Background
Centrifugation-based autotransfusion devices only salvage red blood cells while platelets are removed. The same™ device (i-SEP, France) is an innovative filtration-based autotransfusion device able to salvage both red blood cells and platelets. We tested the hypothesis that this new device could allow a red blood cell recovery exceeding 80% with a post-treatment hematocrit exceeding 40%, and would remove more than 90% of heparin and 75% of free hemoglobin.
Methods
Adults undergoing on-pump elective cardiac surgery were included in a non-comparative multicenter trial.
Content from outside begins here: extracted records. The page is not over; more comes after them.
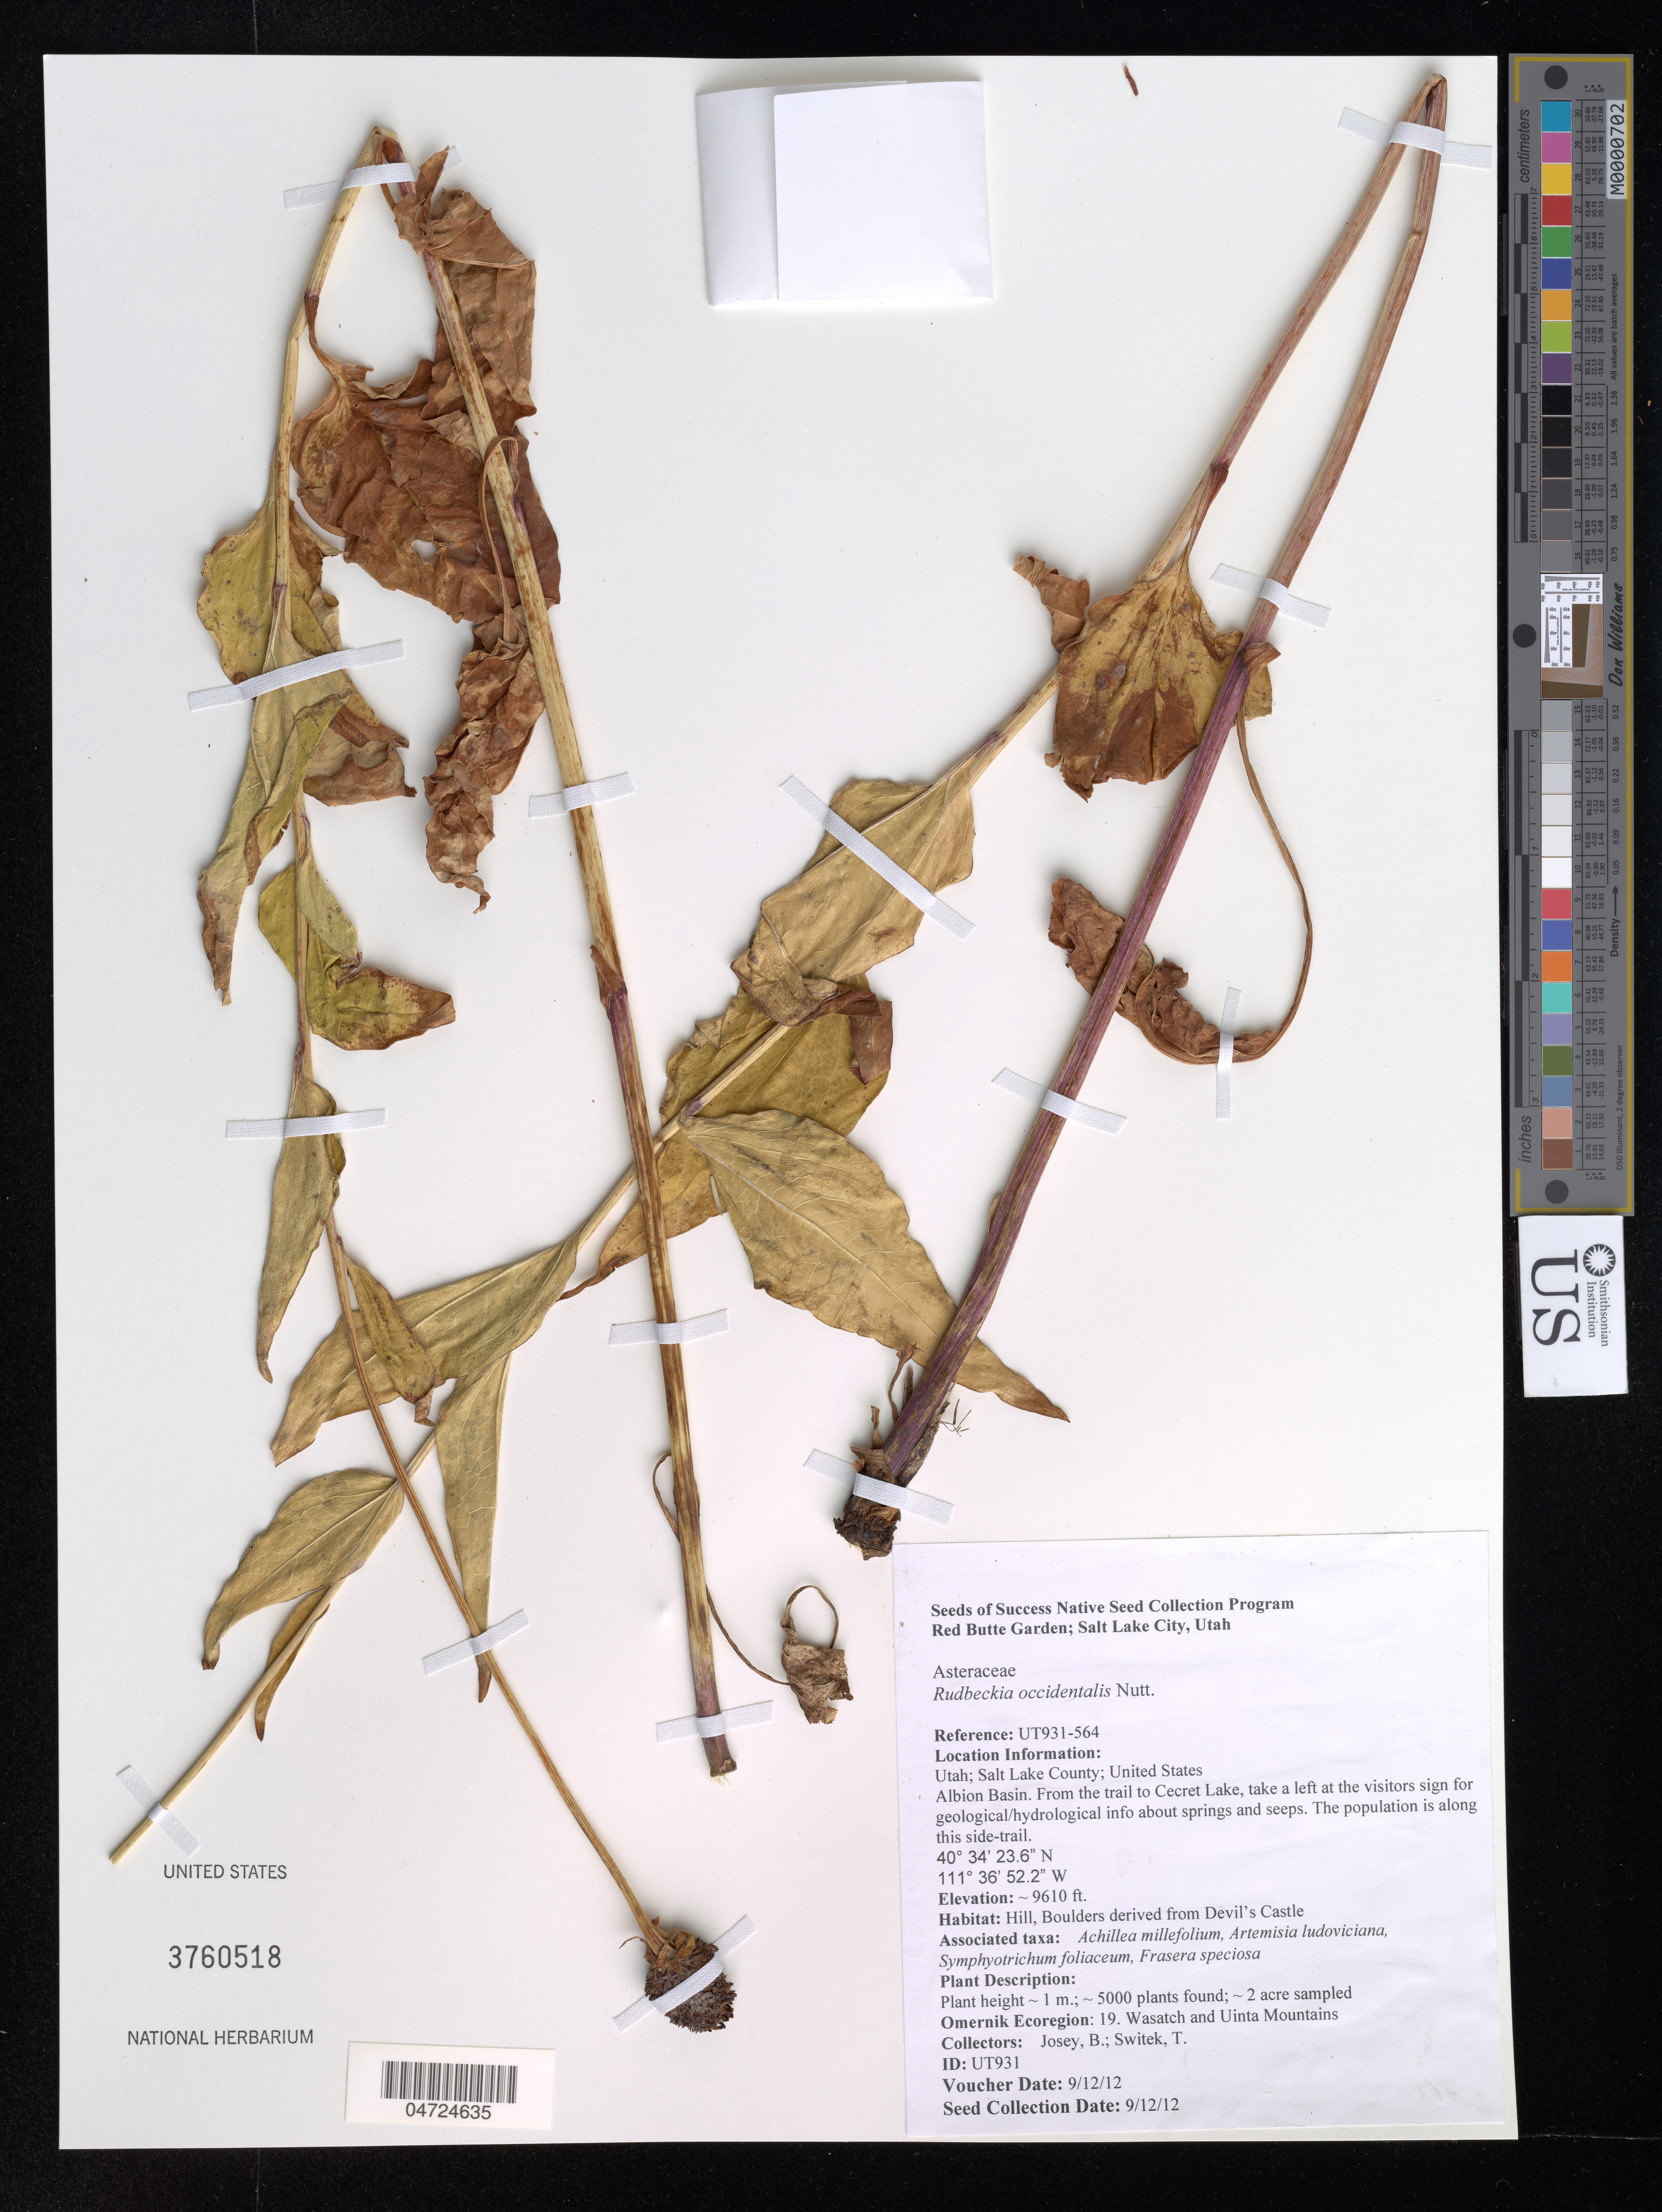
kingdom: Plantae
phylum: Tracheophyta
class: Magnoliopsida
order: Asterales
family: Asteraceae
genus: Rudbeckia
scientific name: Rudbeckia occidentalis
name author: Nutt.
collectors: B. Josey & T. Switek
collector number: UT931-564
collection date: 2012-09-12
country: United States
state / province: Utah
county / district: Salt Lake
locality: Salt Lake County. Albion Basin. From the trail to Cecret Lake, take a left. Omernik Ecoregion: 19. Wasatch and Uinta Mountains.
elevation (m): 2929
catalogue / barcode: US 3760518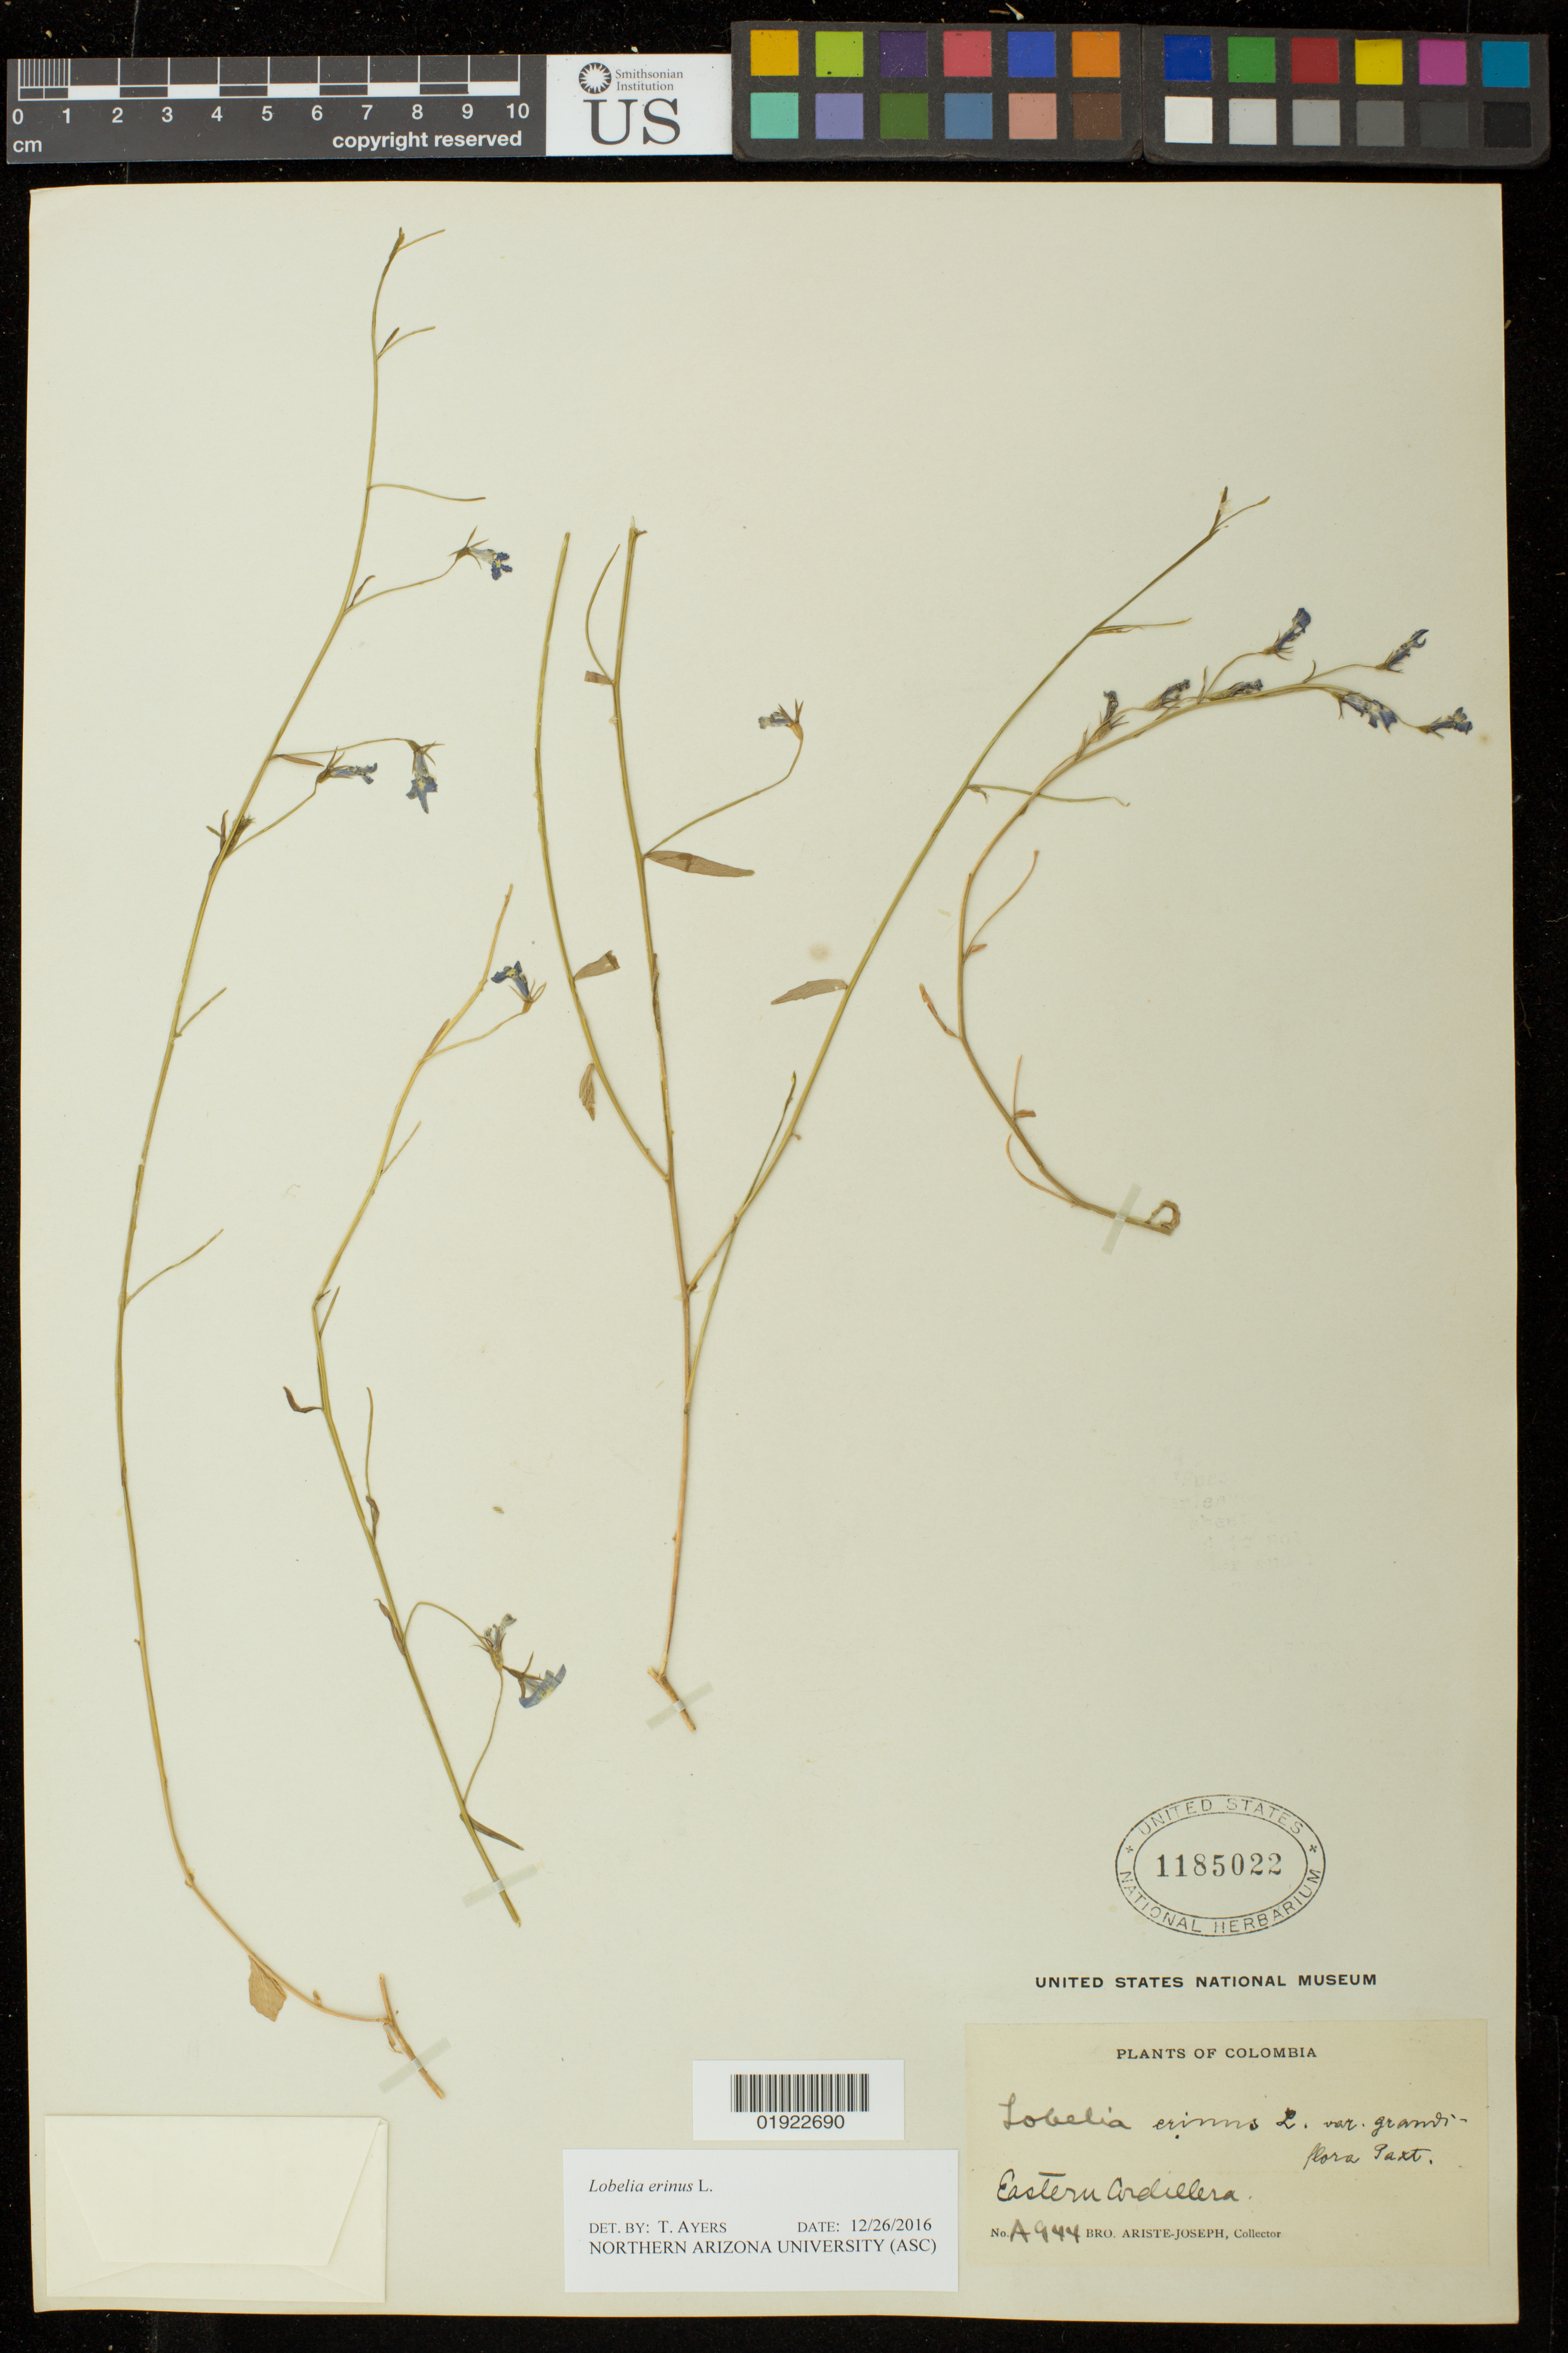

The device was used intraoperatively to treat shed and residual cardiopulmonary bypass blood. The primary outcome was a composite of cell recovery performance, assessed in the device by red blood cell recovery and post-treatment hematocrit, and of biological safety assessed in the device by the washout of heparin and free hemoglobin expressed as removal ratios. Secondary outcomes included platelet recovery and function and adverse events (clinical and device-related adverse events) up to 30 days after surgery.
Results
We included 50 patients of whom 18 (35%) underwent isolated CABG, 26 (52%) valve surgery and 6 (12%) aortic root surgery. The median red blood cell recovery per cycle was 86.1 (25th-75th; 80.8-91.6) % with post-treatment hematocrit of 41.8 (39.7-44.2) %. Removal ratios for heparin and free-hemoglobin were 98.9 (98.2–99.7) % and 94.6 (92.7-96.6) % respectively. No adverse device effect was reported. Median platelet recovery was 52.4 (44.2–60.1) %, with a post-treatment concentration of 116 (93-146) 109.L-1. Platelet activation state and function, evaluated by flow cytometry, was found unaltered by the device.
Conclusions
In this first-in-human study, the sameTM device was able to simultaneously recover and wash both platelets and red blood cell. Compared pre-clinical evaluations, the device achieved a higher platelet recovery of 52% with minimal platelet activation while maintaining platelet ability to be activated in vitro.